#### Work to complete
In the photodynamic disruption claims, rewrite the stretch from "12. The method" through "different photosensitive materials.", changing "wavelength" to "spectrum".

#### Extracted text
1. A method of photodynamic disruption of cellular organisms comprising: providing a surface acting agent containing benzalkonium chloride in association with a cellular organism, said surface acting agent disorienting a cell membrane so that said cell membrane no longer functions as an effective osmotic barrier; providing a photosensitive material in association with the cellular organism; and applying light in association with the cellular organism to cause a cellular disruption of the cellular organism.

2. The method of cellular organism disruption of claim 1 wherein the step of providing the surface acting agent and the step of providing the photosensitive material occur simultaneously by providing a combined solution in proximity to the cellular organism.

3. The method of cellular organism disruption of claim 2 wherein the combined solution is provided in proximity to the cellular organism via one or more of the group containing: a surface release of the combined solution, an injection proximate the cellular organism, an intravenous injection, a subcutaneous injection, inhalation, and a topical application.

4. The method of cellular organism disruption of claim 1 wherein the step of providing the surface acting agent and the step of providing the photosensitive material is via an impregnation of the surface acting agent and the photosensitive material on a surface of a medical prosthesis.

5. The method of cellular organism disruption of claim 1 wherein the photosensitive material is monomeric, dimeric, or polymeric.

6. The method of cellular organism disruption of claim 1 wherein the cellular organism is associated with one of the following: a sterilization procedure, a biofilm eradication procedure, a treatment of an infection at a tissue site, eradication of cancer cells, and an air filtration / decontamination process.

7. The method of cellular organism disruption of claim I wherein the cellular organism is a microbe, a spore, a fungus, or a cancer cell.

8. The method of cellular organism disruption of claim 1 wherein the surface acting agent contains benzalkonium chloride provided in a concentration range of between 0.001% to 1%.

9. The method of cellular organism disruption of claim 1 wherein the surface acting agent contains benzalkonium chloride provided in a concentration range of between 0.005% to 0.05%.

10. The method of cellular organism disruption of claim 1 wherein the step of providing the surface acting agent precedes the step of providing the photosensitive material by between 1 to 30 minutes.

11. The method of cellular organism disruption of claim 1 wherein the step of applying light in association with the cellular organism occurs for a period of between 5 seconds to 1 hour and results in cellular organism death.

12. The method of cellular organism disruption of claim 1 wherein the step of applying a light includes a light wavelength ranging from 450 nm to 780 nm and a light dosage ranging from 10 J/cm2 to 100 J/cm2 and a light dosage rate ranging from 50 mw/cm2 to 250 mw/cm2.

13. The method of cellular organism disruption of claim 1 wherein the step of providing the surface acting agent includes providing more than one of a plurality of different surface acting agents.

14. The method of cellular organism disruption of claim 13 wherein the step of providing the photosensitive material includes providing more than one of a plurality of different photosensitive materials.

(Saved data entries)
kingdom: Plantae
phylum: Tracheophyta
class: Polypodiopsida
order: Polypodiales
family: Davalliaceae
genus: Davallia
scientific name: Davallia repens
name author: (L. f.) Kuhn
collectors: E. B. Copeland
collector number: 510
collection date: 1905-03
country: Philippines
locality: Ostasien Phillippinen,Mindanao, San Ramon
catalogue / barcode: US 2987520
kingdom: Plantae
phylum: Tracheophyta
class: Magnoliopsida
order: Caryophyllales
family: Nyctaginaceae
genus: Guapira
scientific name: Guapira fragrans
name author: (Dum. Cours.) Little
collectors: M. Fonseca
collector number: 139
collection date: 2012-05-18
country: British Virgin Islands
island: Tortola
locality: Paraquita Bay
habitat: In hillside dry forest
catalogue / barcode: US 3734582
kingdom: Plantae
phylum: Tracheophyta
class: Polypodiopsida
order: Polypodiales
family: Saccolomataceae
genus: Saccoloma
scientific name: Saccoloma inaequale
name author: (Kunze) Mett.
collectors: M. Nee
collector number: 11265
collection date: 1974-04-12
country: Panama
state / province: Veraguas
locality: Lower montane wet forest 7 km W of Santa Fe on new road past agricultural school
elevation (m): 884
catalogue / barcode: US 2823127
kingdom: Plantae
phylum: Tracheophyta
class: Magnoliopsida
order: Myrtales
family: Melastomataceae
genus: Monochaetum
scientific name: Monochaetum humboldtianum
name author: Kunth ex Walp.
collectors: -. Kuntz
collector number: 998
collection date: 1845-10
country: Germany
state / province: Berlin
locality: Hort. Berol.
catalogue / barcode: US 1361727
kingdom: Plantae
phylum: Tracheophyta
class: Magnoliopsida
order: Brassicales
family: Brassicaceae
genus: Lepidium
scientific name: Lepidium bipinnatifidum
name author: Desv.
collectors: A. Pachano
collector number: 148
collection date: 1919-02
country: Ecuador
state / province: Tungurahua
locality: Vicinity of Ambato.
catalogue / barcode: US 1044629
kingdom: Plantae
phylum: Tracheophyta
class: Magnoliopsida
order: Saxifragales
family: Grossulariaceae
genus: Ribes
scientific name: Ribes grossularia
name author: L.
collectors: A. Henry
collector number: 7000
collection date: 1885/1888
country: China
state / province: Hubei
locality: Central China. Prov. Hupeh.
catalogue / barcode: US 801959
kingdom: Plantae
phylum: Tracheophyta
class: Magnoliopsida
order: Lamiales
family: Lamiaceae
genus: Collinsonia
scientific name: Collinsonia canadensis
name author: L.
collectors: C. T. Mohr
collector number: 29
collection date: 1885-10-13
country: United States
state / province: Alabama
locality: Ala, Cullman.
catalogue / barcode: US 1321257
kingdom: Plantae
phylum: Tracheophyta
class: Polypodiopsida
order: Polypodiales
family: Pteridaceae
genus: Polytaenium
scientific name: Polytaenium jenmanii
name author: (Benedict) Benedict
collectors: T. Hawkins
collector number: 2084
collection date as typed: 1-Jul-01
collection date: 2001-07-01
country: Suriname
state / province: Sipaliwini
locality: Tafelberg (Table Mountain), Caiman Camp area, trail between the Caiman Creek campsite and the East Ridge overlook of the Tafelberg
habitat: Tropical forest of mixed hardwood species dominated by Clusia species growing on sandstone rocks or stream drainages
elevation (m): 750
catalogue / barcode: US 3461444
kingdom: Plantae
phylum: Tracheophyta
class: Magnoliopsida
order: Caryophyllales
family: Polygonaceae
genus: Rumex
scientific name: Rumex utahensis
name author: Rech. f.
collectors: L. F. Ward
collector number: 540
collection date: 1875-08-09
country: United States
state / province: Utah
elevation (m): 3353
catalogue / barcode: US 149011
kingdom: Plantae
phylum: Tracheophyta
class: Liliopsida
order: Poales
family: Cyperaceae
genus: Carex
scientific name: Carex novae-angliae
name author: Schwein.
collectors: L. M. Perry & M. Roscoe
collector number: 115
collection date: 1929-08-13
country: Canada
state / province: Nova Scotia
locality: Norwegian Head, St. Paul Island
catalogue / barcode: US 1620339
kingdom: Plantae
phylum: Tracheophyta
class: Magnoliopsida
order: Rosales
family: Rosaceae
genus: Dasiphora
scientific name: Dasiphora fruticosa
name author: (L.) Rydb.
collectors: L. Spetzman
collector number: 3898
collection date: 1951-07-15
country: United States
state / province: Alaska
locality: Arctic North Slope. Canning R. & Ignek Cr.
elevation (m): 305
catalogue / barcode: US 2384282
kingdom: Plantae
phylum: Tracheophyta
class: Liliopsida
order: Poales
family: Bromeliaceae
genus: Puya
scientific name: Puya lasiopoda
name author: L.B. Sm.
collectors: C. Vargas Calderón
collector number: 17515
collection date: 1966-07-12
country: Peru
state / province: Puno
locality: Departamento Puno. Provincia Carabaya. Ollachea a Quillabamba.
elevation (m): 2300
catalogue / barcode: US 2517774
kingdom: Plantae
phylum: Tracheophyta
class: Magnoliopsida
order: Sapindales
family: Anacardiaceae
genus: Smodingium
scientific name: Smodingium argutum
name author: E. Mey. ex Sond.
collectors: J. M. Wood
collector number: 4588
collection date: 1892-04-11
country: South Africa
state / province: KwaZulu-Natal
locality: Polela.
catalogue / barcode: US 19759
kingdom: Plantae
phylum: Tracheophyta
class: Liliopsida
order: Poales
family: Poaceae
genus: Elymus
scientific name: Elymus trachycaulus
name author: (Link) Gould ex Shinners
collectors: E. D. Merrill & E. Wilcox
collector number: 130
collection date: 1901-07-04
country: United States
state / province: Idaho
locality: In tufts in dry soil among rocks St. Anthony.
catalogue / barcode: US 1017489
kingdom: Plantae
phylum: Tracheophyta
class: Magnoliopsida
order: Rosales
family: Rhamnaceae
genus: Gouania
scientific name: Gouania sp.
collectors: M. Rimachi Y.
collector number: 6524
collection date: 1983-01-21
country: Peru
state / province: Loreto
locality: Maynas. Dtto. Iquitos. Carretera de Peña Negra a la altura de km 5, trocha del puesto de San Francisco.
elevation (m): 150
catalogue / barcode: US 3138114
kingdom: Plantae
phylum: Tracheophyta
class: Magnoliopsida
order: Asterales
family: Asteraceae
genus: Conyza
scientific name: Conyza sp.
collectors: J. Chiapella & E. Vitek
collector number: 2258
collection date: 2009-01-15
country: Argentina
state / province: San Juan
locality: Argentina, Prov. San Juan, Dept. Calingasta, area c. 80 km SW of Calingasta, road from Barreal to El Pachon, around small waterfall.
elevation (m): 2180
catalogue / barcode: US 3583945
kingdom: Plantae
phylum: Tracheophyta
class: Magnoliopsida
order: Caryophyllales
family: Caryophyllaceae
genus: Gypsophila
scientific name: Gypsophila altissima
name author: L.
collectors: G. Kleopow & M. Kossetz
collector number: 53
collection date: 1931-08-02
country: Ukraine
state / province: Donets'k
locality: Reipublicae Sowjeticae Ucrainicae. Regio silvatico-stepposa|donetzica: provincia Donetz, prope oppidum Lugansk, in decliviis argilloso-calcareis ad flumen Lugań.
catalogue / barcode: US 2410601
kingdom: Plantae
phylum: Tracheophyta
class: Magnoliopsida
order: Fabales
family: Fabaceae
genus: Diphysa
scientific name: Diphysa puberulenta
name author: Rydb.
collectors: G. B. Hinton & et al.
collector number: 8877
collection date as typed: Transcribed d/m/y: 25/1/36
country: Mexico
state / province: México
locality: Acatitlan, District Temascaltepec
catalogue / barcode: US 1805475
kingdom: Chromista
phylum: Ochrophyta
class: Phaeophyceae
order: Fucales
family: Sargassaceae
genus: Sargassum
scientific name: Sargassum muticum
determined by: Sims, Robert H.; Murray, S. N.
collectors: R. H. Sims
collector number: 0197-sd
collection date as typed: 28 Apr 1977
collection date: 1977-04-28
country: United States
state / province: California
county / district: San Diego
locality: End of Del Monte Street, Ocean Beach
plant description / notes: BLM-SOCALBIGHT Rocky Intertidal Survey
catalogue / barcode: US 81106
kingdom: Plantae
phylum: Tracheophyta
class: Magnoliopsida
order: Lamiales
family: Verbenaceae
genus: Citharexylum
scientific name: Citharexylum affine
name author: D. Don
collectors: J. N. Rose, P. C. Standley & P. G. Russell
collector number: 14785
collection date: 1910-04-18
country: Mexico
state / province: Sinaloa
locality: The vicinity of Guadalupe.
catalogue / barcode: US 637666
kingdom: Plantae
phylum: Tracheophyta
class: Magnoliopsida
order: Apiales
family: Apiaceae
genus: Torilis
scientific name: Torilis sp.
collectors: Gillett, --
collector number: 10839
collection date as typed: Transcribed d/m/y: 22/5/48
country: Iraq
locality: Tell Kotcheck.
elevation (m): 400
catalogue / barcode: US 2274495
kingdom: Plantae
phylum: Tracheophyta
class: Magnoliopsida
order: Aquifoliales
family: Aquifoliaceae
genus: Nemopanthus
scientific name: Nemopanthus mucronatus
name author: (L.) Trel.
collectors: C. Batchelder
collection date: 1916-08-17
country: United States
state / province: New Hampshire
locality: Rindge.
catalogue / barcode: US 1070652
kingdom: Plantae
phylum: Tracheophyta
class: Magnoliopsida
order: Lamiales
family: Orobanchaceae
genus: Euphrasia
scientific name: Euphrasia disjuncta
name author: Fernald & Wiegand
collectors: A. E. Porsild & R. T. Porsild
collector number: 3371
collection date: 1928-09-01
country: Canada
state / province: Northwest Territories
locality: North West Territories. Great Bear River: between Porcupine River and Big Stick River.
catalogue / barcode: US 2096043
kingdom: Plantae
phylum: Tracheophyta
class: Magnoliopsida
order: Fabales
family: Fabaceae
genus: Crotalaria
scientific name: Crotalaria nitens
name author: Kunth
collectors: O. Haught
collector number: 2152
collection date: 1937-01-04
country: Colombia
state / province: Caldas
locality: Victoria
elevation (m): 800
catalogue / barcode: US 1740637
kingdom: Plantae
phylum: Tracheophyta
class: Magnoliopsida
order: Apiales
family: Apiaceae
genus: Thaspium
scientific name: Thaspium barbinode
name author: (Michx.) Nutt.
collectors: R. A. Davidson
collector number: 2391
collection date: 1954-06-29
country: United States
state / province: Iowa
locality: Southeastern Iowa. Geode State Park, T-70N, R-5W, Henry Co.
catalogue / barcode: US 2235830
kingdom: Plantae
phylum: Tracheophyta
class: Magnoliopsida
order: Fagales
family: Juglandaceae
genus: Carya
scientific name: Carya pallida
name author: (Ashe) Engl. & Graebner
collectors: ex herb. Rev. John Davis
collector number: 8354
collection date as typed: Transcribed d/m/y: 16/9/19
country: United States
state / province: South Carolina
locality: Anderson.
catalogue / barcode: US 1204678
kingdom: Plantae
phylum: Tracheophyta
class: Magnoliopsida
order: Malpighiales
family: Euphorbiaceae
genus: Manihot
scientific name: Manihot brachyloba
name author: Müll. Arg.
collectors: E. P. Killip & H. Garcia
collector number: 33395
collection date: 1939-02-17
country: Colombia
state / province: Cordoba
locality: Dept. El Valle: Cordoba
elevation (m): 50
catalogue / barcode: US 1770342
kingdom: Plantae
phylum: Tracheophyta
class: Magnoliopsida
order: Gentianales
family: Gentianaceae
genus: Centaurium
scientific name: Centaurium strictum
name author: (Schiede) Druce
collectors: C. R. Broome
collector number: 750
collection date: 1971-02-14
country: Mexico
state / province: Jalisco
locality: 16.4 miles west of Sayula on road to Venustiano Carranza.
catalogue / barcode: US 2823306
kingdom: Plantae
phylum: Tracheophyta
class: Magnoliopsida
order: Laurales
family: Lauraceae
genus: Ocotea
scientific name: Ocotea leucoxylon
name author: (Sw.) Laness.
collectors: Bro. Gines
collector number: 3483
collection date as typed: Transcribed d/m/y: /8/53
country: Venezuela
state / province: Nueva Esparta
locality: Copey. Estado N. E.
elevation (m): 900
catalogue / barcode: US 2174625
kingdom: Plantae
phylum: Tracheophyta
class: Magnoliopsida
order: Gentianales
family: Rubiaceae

#### Written answer
12. The method of cellular organism disruption of claim 1 wherein the step of applying a light includes a light spectrum ranging from 450 nm to 780 nm and a light dosage ranging from 10 J/cm2 to 100 J/cm2 and a light dosage rate ranging from 50 mw/cm2 to 250 mw/cm2.

13. The method of cellular organism disruption of claim 1 wherein the step of providing the surface acting agent includes providing more than one of a plurality of different surface acting agents.

14. The method of cellular organism disruption of claim 13 wherein the step of providing the photosensitive material includes providing more than one of a plurality of different photosensitive materials.